Когда я был примерно в его возрасте, дядя учил меня работать в оранжерее. Как‑то после обеда мы отправились туда, чтобы проверить, как поживают его любимицы. Включив свет, дядя усадил меня на низкий садовый стульчик и бережно наклонил к моему лицу трехфутовый стебель, усыпанный крупными пурпурными цветами.
«Красиво цветет, правда?»
Я кивнул.
«А знаешь, откуда берется цветок? Вовсе не отсюда… – Он ладонью сдвинул в сторону измельченную древесную кору и жирную черную землю. – …А отсюда. – Дядя повернул рыжий глиняный горшок так, что мне стали видны обнажившиеся корни. – Заботься о корнях, и орхидея всегда будет радовать тебя своими цветами».
Дядя взял тонкий бамбуковый прут длиной фута четыре, воткнул в горшок и привязал к нему стебель цветка.
«Без этого не обойтись, – пояснил он. – Если цветов будет слишком много, стебель согнется или вовсе сломается, а это нехорошо.
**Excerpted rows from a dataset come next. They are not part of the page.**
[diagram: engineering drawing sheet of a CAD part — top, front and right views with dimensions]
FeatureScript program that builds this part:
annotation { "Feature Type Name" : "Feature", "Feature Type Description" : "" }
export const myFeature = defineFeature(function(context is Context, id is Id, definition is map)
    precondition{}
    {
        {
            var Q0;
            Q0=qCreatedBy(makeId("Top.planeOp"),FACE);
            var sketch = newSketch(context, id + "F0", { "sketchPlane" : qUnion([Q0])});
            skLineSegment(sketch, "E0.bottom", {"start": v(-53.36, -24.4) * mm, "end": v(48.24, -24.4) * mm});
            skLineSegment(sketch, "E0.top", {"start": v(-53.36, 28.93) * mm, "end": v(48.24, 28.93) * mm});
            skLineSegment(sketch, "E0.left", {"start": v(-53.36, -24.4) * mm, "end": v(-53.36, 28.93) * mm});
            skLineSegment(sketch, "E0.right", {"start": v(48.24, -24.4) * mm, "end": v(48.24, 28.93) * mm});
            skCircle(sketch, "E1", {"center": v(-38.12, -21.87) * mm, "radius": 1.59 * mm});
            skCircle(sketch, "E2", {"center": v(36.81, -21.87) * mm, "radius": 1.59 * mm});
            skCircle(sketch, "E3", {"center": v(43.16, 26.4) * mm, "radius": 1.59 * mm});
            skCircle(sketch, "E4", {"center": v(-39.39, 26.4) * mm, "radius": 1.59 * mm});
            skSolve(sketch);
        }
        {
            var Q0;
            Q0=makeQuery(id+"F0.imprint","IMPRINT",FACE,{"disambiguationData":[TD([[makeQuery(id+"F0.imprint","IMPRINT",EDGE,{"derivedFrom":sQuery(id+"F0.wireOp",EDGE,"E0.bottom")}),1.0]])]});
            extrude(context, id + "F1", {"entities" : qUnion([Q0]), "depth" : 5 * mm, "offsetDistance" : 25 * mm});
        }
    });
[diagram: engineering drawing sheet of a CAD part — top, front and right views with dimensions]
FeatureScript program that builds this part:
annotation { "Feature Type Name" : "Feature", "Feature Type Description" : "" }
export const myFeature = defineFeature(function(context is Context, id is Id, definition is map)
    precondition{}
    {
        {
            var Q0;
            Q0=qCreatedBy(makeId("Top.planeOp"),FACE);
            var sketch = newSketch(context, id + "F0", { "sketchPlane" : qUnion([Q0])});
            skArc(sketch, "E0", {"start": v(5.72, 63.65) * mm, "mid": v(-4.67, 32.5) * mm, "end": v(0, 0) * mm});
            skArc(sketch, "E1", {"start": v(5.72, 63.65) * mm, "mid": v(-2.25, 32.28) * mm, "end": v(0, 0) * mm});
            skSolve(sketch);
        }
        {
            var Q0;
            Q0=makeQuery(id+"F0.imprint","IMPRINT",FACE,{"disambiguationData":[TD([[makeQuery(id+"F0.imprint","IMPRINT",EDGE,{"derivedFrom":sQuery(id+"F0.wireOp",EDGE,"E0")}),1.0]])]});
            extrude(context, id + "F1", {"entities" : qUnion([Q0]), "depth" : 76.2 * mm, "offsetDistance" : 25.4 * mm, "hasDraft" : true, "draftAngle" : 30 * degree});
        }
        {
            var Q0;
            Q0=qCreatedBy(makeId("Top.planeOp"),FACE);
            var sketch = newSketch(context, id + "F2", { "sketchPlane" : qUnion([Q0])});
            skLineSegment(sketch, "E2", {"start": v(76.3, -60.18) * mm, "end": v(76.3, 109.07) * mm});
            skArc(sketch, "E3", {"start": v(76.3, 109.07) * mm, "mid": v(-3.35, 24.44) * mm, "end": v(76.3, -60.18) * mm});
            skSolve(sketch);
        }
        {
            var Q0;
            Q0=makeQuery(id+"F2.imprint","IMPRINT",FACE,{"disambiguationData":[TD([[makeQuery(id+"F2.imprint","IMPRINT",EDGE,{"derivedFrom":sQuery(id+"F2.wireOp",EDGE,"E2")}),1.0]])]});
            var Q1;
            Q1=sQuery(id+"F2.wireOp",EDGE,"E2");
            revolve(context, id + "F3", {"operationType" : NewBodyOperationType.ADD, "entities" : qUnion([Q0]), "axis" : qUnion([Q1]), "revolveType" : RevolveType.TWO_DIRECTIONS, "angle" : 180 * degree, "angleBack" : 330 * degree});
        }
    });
Пусть цветет сколько хочет, а мы дадим ему на что опереться».
– Ты в порядке? – спросила Мэнди, которую, должно быть, встревожило отсутствующее выражение моего лица.
– Да, конечно… Я… я просто засмотрелся, как играют. – Это была жалкая ложь, но ничего более подходящего мне не пришло в голову.
И я стал смотреть, как Майки провожает взглядом каждый флайбол[66]
, как он с жадностью смотрит на цифры на табло и как трогательно болтаются в воздухе его ноги, которые доставали до пола, только когда он наклонялся вперед. Мэнди, как я заметил, тоже искоса поглядывала на мальчика. Похоже, для нас обоих он перестал быть просто «работой» – рутинным редакционным или служебным заданием.Тут я подумал о своей статье, точнее – о последней, третьей ее части, которую мне предстояло сдать через пару дней. Ред считал, что читатели быстро потеряют интерес к истории мальчика, если в ней не будет какой‑то развязки, какого‑то конкретного финала. «Найди его, – велел он. – Финал есть, его просто не может не быть». Но где же этот финал в истории Майки, задумался я. Где счастливый конец? Ведь ни одна орхидея не станет цвести, если ее корни будут терзать пассатижами, прижигать сигаретами и заливать пивом. Должно пройти время, много времени, прежде чем цветок снова оживет.